As is true with the many black Southerners who fought with and for the South, (Yes, folks, the South had black soldiers before the North thought of using them. It’s just a shame they didn’t use more! Evidently Patrick Cleburne and others advocated this idea rather early in the war) I’m convinced that the role of Hispanic Confederates in the War Between the States has been gravely neglected. I already knew that Juan Seguin and other Tejanos during the Texas Revolution had slipped from prominence in the history books, and that is why writing and talking so much about them. I think I’m also going to have to add Col. Santos Benavides (1823-1891) to my list of men to write about and include in my Texas History Program that I do in schools.
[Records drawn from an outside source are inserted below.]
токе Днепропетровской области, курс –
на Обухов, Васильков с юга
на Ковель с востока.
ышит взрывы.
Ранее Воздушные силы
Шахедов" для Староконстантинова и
Here are some highlights of this forgotten Hispanic Confederate leader and warrior:
1. He was the highest ranking Hispanic to serve in the Confederacy. He was captain of the 33rd Texas until promoted to colonel in 1863. According the Handbook of Texas Online, “His greatest military triumph was his defense of Laredo on March 19, 1864, with forty-two troops against 200 soldiers of the Union First Texas Cavalry, commanded by Col. Edmund J. Davis, who had, ironically, offered Benavides a Union generalship earlier. Perhaps Benavides’s most significant contribution to the South came when he arranged for safe passage of Texas cotton along the Rio Grande to Matamoros during the Union occupation of Brownsville in 1864.”
2. Before serving with the Confederacy, he had a reputation as an Indian fighter. Below is a photo of Benavides and one of his gravestone. I sense there’s a real story waiting for me about this man.